Die Sowjetunion und die Welt im Kalten Krieg: Neue Forschungsperspektiven auf eine vermeintlich hermetisch abgeschottete Gesellschaft
Title: Die Sowjetunion und die Welt im Kalten Krieg: Neue Forschungsperspektiven auf eine vermeintlich hermetisch abgeschottete Gesellschaft
Author: RUPPRECHT, Tobias
Citation: Jahrbücher für Geschichte Osteuropas, 2010, 58, 3, 381-399
Until recently, research in the field of Soviet social history on the one side and Cold War historiography on the other side went separate ways. Experts on the Soviet Union focused on the inner history of primarily Stalinism, whereas diplomatic and military historians dominated Cold War research with a strong bias for the Western perspective. This research reports seeks to give an overview of contemporary scholarship that tries to overcome that divide, outlining new trajectories and pointing at potential backlogs.

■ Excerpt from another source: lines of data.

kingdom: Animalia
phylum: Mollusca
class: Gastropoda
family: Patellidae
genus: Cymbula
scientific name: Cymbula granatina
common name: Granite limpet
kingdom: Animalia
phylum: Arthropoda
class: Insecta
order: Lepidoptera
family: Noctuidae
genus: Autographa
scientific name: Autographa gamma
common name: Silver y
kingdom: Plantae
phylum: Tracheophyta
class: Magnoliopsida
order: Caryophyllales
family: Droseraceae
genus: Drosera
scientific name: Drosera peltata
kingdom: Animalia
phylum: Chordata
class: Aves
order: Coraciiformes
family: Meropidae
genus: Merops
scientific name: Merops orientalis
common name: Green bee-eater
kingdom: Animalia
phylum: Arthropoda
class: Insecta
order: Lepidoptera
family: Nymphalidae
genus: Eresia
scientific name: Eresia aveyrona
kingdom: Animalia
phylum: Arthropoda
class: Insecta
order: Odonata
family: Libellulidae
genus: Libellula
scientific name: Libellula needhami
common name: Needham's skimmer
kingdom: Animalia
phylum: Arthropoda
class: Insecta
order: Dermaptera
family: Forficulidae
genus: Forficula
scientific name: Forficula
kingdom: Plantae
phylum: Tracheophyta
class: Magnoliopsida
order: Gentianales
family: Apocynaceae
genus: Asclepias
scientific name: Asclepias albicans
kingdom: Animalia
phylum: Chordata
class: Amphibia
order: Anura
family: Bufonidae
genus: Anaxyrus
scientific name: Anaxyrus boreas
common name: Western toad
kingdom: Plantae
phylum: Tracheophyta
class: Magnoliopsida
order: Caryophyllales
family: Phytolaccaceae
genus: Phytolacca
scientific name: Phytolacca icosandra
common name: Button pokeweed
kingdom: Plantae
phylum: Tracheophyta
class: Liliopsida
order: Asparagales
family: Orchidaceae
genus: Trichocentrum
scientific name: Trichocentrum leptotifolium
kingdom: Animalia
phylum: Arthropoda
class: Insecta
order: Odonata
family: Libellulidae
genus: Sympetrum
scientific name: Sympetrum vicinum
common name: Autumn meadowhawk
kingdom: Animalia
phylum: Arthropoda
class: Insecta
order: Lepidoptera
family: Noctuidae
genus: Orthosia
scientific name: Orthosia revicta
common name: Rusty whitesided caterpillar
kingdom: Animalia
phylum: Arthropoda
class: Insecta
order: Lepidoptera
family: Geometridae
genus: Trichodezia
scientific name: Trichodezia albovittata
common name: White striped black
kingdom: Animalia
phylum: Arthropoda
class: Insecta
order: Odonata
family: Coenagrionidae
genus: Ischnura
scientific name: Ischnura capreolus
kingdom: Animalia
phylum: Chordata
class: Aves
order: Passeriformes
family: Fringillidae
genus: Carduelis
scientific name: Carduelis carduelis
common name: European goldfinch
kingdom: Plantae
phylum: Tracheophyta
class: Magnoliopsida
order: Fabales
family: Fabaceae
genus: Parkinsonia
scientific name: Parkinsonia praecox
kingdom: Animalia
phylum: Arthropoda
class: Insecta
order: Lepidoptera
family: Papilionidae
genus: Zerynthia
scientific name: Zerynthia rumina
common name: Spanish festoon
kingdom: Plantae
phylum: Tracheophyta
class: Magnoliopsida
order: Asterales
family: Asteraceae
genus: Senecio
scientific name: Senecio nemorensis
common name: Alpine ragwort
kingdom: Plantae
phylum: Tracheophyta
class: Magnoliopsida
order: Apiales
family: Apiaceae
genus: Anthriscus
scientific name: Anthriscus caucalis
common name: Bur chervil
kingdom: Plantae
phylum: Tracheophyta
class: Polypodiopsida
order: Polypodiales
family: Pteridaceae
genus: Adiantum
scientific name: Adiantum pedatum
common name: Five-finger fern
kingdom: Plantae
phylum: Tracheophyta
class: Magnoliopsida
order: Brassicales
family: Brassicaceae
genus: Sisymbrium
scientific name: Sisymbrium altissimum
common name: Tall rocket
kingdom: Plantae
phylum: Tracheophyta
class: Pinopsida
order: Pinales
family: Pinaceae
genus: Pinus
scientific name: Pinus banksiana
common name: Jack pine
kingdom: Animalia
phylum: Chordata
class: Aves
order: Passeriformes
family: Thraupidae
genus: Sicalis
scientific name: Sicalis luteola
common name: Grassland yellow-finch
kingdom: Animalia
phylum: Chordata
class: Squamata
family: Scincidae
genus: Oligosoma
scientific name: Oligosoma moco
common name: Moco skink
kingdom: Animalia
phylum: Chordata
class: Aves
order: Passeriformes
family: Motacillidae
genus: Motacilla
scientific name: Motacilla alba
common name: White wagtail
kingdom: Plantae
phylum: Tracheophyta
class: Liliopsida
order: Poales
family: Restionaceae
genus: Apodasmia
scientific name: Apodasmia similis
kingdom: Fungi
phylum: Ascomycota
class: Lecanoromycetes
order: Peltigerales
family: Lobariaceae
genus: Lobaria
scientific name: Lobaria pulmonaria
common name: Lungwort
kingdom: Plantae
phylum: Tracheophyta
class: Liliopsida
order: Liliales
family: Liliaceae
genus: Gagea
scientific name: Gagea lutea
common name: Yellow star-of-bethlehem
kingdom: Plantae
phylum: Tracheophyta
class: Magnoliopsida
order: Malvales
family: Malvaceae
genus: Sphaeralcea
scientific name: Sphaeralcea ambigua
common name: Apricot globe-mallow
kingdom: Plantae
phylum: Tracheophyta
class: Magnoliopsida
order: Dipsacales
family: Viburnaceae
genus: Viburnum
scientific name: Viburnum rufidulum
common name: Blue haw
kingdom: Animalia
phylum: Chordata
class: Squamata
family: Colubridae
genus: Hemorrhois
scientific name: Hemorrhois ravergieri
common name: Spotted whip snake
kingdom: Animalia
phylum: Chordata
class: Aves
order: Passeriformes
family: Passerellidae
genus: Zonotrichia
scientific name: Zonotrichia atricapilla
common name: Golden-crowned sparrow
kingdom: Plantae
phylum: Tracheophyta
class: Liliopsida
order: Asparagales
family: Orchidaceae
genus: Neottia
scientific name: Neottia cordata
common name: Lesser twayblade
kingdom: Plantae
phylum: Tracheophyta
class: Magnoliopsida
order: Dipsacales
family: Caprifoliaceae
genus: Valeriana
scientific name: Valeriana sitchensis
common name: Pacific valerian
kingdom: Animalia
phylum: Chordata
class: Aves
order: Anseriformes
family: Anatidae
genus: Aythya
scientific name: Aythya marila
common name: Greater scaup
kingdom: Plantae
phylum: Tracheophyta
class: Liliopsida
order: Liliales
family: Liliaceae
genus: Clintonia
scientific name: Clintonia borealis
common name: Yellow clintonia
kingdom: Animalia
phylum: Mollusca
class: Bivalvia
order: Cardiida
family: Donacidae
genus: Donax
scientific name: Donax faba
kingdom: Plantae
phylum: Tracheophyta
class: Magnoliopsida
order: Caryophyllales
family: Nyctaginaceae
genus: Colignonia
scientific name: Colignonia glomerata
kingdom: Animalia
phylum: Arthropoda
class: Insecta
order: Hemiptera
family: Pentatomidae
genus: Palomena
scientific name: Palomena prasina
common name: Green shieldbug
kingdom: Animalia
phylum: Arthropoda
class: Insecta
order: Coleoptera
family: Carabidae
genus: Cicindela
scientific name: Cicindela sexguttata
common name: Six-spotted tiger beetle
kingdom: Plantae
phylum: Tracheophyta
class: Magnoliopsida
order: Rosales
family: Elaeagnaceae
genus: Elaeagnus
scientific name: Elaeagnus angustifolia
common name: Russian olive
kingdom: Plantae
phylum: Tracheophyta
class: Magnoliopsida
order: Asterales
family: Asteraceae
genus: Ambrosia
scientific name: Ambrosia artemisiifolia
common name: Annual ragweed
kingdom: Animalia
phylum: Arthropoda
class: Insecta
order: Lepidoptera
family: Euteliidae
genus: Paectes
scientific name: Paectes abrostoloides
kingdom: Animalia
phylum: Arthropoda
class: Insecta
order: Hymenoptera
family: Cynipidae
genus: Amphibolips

In a first step, it presents a number of new monographs on the Cold War and asks to which extent they incorporate the Soviet point of view and social historical phenomena of the so called home front of the Cold War. Most research on the Cold War now uses a multiperspective approach, it gives analytical room also to actors on the Soviet and Third World side of the conflict, it takes their ideological mindsets seriously and it has discovered cultural diplomacy as a meaningful source to reconstruct them. Repercussions on Soviet society beyond political decision makers and party ideologues, however, are still largely absent from most Cold War monographs. The second paragraph then changes perspectives, assembling recent literature from historians of the Soviet Union who have transnationally broadened their view and analysed aspects of relations between the Soviet Union and the (Third) World. While most work is still traditional diplomatic history, there is also a tendency towards an examination of individual and group interactions across the Iron Curtain, and of Soviet perceptions of the world abroad through modern media and literature. A last paragraph finally discusses the contribution a transnationally amended Soviet history could make to the debate on global history. The Soviet path to modernity did not happen in a completely sealed-off world, it shared indeed many phenomena with the Western one. At the same time, a global history of the second half of the 20th century needs to consider the world wide fascination for and fear of the Soviet economic and social project.